5.2 Other defaults: Either party may terminate our appointment forthwith by notice if the other party shall: have a petition presented for its winding up or administration which is not discharged within 14 days of presentation or any other action is taken with a view to its winding up (otherwise than for the purpose of reorganisation or amalgamation without insolvency), or become bankrupt or commit an act of bankruptcy, or make any arrangement or composition for the benefit of creditors, or have a receiver or manager or administrative receiver or administrator or liquidator appointed in respect of any of its assets, or have anything analogous to any of the foregoing under the laws of any jurisdiction occur to it, or cease or threaten to cease to carry on business; without prejudice to the accrued rights of the other party.

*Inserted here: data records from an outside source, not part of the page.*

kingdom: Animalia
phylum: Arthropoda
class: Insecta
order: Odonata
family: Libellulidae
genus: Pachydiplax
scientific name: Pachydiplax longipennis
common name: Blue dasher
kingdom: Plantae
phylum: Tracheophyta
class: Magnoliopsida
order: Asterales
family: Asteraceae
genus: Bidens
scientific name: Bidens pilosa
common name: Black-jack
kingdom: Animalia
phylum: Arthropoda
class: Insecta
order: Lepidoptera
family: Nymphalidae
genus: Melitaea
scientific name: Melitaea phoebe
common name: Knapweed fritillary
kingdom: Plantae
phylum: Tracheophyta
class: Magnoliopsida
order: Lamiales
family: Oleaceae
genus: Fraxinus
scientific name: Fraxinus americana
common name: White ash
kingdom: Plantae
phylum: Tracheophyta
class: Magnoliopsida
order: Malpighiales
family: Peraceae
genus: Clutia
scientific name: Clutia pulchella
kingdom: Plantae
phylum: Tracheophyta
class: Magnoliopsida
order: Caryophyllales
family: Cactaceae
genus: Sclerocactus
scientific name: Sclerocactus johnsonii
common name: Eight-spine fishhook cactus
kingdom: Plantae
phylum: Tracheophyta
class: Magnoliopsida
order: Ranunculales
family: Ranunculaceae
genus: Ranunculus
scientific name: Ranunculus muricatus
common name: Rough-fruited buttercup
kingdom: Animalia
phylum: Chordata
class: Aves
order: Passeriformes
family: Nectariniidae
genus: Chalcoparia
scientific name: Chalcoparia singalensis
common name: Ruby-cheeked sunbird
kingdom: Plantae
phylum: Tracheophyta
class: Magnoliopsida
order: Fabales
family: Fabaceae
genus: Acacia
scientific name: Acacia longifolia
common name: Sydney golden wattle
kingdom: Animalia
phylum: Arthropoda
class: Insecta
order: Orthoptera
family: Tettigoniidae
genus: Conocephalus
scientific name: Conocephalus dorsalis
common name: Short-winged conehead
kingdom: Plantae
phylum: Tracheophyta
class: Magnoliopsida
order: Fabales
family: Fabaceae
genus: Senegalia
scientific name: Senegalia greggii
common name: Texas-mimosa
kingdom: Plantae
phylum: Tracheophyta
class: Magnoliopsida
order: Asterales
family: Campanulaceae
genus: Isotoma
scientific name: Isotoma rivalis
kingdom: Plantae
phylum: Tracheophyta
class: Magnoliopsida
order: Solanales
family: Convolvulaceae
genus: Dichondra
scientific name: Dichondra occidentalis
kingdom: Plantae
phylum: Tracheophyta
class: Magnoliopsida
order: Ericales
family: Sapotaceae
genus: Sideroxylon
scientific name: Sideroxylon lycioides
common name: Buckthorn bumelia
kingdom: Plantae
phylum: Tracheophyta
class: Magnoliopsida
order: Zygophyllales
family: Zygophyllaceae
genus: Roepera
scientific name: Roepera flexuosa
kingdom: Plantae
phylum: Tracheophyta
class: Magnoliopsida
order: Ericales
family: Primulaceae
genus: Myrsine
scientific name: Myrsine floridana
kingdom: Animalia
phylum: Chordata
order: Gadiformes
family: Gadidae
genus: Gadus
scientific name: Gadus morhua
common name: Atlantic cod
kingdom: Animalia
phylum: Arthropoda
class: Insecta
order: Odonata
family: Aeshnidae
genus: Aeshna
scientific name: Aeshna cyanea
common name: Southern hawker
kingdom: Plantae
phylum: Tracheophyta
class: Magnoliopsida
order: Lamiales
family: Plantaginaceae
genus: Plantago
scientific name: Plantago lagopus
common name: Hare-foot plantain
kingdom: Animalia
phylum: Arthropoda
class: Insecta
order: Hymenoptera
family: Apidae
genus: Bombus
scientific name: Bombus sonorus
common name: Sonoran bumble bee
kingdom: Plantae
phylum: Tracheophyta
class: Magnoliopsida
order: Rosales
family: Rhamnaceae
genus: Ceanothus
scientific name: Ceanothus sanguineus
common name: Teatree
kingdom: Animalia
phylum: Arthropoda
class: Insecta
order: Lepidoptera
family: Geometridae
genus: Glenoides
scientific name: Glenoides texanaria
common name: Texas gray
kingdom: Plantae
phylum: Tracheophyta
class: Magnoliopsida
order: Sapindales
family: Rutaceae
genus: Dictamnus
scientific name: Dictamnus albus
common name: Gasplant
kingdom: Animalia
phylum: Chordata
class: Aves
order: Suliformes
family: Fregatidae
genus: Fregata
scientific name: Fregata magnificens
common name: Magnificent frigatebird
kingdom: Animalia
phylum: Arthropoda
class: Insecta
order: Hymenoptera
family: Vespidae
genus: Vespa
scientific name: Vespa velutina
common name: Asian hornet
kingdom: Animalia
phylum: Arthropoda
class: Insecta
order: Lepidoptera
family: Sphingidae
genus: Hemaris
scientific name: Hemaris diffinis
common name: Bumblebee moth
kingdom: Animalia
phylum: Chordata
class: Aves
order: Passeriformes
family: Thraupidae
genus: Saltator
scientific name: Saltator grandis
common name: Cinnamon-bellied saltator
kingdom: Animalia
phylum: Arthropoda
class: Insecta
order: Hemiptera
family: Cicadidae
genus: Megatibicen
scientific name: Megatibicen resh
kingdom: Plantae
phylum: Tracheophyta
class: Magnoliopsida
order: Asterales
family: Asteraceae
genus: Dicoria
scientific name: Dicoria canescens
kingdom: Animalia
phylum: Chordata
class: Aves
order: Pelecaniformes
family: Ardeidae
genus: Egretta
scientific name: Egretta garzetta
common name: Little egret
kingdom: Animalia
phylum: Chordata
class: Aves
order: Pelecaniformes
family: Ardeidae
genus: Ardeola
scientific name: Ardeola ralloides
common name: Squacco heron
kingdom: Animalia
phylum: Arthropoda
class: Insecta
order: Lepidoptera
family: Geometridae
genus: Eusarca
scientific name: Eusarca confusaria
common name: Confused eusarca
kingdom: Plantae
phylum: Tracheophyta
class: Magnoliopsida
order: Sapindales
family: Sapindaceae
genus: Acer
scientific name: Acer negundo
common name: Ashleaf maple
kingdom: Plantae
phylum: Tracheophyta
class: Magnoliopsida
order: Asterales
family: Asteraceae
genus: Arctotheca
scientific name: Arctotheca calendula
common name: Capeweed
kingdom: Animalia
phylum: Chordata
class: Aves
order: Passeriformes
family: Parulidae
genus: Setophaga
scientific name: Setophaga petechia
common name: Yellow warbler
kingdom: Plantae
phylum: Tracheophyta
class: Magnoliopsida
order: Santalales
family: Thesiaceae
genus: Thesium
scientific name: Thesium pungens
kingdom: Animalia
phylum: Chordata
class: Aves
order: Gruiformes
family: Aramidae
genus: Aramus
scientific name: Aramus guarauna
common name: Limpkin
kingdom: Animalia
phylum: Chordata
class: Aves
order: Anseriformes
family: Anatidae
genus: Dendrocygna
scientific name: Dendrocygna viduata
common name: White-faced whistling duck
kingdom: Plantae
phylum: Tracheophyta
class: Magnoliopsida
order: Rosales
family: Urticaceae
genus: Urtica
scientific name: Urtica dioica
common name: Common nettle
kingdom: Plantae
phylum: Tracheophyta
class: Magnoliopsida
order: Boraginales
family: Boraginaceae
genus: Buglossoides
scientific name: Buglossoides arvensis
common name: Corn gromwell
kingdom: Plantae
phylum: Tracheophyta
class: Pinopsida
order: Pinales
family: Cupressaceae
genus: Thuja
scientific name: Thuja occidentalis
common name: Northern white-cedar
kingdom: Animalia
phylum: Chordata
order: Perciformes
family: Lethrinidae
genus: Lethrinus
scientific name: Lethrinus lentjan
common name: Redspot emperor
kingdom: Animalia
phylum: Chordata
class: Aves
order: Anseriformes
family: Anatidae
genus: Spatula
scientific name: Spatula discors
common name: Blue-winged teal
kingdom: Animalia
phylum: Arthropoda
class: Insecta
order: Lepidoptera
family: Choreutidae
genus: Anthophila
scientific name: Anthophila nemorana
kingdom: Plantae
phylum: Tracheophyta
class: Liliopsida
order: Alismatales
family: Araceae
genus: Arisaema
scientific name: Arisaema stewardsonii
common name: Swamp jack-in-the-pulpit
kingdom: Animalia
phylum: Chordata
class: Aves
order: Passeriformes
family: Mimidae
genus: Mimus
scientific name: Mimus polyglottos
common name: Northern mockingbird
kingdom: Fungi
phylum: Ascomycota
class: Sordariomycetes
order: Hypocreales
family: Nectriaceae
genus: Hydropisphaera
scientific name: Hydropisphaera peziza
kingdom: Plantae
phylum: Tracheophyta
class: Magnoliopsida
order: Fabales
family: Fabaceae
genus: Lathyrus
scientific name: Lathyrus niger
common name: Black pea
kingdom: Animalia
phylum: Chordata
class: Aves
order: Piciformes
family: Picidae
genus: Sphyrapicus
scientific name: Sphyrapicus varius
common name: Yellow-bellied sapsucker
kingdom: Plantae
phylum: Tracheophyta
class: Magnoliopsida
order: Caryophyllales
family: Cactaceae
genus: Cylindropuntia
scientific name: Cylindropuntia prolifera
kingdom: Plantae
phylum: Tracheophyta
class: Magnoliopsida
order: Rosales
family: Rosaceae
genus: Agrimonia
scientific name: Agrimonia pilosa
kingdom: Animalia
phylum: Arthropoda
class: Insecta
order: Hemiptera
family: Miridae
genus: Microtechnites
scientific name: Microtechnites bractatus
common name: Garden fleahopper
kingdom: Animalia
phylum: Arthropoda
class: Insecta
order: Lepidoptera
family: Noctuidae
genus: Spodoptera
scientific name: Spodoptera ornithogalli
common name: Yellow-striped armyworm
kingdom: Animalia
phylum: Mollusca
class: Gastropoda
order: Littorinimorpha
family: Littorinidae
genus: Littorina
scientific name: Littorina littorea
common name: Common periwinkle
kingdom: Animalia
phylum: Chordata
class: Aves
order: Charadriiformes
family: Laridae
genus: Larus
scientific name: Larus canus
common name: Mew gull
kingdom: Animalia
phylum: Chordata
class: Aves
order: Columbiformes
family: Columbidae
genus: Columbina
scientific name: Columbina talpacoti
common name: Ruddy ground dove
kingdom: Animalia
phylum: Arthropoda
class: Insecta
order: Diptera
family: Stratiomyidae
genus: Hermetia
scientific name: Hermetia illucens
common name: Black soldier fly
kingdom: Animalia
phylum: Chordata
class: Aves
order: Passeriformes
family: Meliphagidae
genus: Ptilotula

6. These terms shall be governed by and construed in accordance with the laws of the Province of Nova Scotia and the federal laws of Canada applicable therein. Any dispute shall be subject to the exclusive jurisdiction of the courts of the Province of Nova Scotia
7. No exercise or failure to exercise or delay in exercising any right, power or remedy vested in either party shall be deemed to be a waiver by that party of that or any other right, power or remedy.
8. Neither party shall transfer or assign its rights or obligations under these terms without the prior written consent of the other.
9. In the event that any provision of these terms is held to be a violation of any applicable law, statute or regulation, the same shall be deemed to be deleted from these terms and shall be of no force or effect and these terms shall remain in full force and effect as if such provision had not been contained therein. Notwithstanding the foregoing, in the event of any such deletion, the parties shall negotiate in good faith in order to agree to the terms of an acceptable alternative provision.
10. These terms form the entire agreement between the parties and supersede all previous agreements and understandings between the parties, and no warranty, condition, description, term or representation is given or to be implied by anything said or written in negotiations between the parties or their representatives prior to the communication of these terms.
11. The Company shall have the right to sub-contract any of the Services provided under the Conditions, subject to the Client’s right to object on reasonable grounds. In the event of such a sub-contract, the Company shall remain fully liable for the due performance of its obligations under these Conditions.
12. Any communication required to be given under these terms by either party shall be in writing and shall be sufficiently given either by letter, fax or electronic mail (provided the same is capable of being recorded by the recipient in durable form) sent to the other at the contact details previously notified and any such notice shall be deemed to have been given at the time at which it would in the ordinary course of transmission have been received.
13. Both parties undertake to maintain the confidentiality of all information supplied by each other and not to divulge such information to third parties without the prior written authority of the other.